SOURCE MATERIAL START

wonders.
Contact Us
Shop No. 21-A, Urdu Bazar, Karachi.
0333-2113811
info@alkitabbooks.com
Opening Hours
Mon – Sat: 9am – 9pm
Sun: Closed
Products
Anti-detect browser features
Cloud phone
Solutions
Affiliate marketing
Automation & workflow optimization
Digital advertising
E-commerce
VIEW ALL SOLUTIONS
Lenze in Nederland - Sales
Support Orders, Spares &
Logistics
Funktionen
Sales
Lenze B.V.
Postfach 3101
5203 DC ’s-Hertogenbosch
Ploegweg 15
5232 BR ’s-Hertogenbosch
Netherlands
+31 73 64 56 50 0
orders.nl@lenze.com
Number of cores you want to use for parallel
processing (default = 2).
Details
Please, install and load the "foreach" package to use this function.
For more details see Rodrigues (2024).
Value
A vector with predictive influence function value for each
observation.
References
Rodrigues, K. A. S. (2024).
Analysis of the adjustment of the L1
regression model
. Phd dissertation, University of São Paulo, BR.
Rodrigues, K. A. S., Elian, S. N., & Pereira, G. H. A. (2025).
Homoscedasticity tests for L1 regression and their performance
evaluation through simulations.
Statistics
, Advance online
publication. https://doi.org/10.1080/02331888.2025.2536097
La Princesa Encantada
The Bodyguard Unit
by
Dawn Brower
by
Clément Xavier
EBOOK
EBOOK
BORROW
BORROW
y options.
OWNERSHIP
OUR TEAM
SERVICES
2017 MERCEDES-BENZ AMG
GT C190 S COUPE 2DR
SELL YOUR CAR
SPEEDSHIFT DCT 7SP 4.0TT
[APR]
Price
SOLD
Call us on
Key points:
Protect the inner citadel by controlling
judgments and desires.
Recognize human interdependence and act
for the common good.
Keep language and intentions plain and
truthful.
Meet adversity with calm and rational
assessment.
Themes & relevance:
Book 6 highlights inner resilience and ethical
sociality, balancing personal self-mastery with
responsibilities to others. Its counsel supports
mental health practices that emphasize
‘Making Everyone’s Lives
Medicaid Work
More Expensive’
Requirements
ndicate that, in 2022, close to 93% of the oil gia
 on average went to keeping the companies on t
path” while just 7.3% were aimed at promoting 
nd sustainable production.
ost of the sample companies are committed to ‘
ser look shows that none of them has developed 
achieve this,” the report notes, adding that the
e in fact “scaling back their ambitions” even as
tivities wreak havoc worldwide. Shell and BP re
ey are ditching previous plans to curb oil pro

SOURCE MATERIAL END

**WRITTEN TASK:** With every word kept as it is, set down the entries again.

**EXERCISE ANSWER:**
wonders.
Contact Us
Shop No. 21-A, Urdu Bazar, Karachi.
0333-2113811
info@alkitabbooks.com
Opening Hours
Mon – Sat: 9am – 9pm
Sun: Closed
Products
Anti-detect browser features
Cloud phone
Solutions
Affiliate marketing
Automation & workflow optimization
Digital advertising
E-commerce
VIEW ALL SOLUTIONS
Lenze in Nederland - Sales
Support Orders, Spares &
Logistics
Funktionen
Sales
Lenze B.V.
Postfach 3101
5203 DC ’s-Hertogenbosch
Ploegweg 15
5232 BR ’s-Hertogenbosch
Netherlands
+31 73 64 56 50 0
orders.nl@lenze.com
Number of cores you want to use for parallel
processing (default = 2).
Details
Please, install and load the "foreach" package to use this function.
For more details see Rodrigues (2024).
Value
A vector with predictive influence function value for each
observation.
References
Rodrigues, K. A. S. (2024).
Analysis of the adjustment of the L1
regression model
. Phd dissertation, University of São Paulo, BR.
Rodrigues, K. A. S., Elian, S. N., & Pereira, G. H. A. (2025).
Homoscedasticity tests for L1 regression and their performance
evaluation through simulations.
Statistics
, Advance online
publication. https://doi.org/10.1080/02331888.2025.2536097
La Princesa Encantada
The Bodyguard Unit
by
Dawn Brower
by
Clément Xavier
EBOOK
EBOOK
BORROW
BORROW
y options.
OWNERSHIP
OUR TEAM
SERVICES
2017 MERCEDES-BENZ AMG
GT C190 S COUPE 2DR
SELL YOUR CAR
SPEEDSHIFT DCT 7SP 4.0TT
[APR]
Price
SOLD
Call us on
Key points:
Protect the inner citadel by controlling
judgments and desires.
Recognize human interdependence and act
for the common good.
Keep language and intentions plain and
truthful.
Meet adversity with calm and rational
assessment.
Themes & relevance:
Book 6 highlights inner resilience and ethical
sociality, balancing personal self-mastery with
responsibilities to others. Its counsel supports
mental health practices that emphasize
‘Making Everyone’s Lives
Medicaid Work
More Expensive’
Requirements
ndicate that, in 2022, close to 93% of the oil gia
 on average went to keeping the companies on t
path” while just 7.3% were aimed at promoting 
nd sustainable production.
ost of the sample companies are committed to ‘
ser look shows that none of them has developed 
achieve this,” the report notes, adding that the
e in fact “scaling back their ambitions” even as
tivities wreak havoc worldwide. Shell and BP re
ey are ditching previous plans to curb oil pro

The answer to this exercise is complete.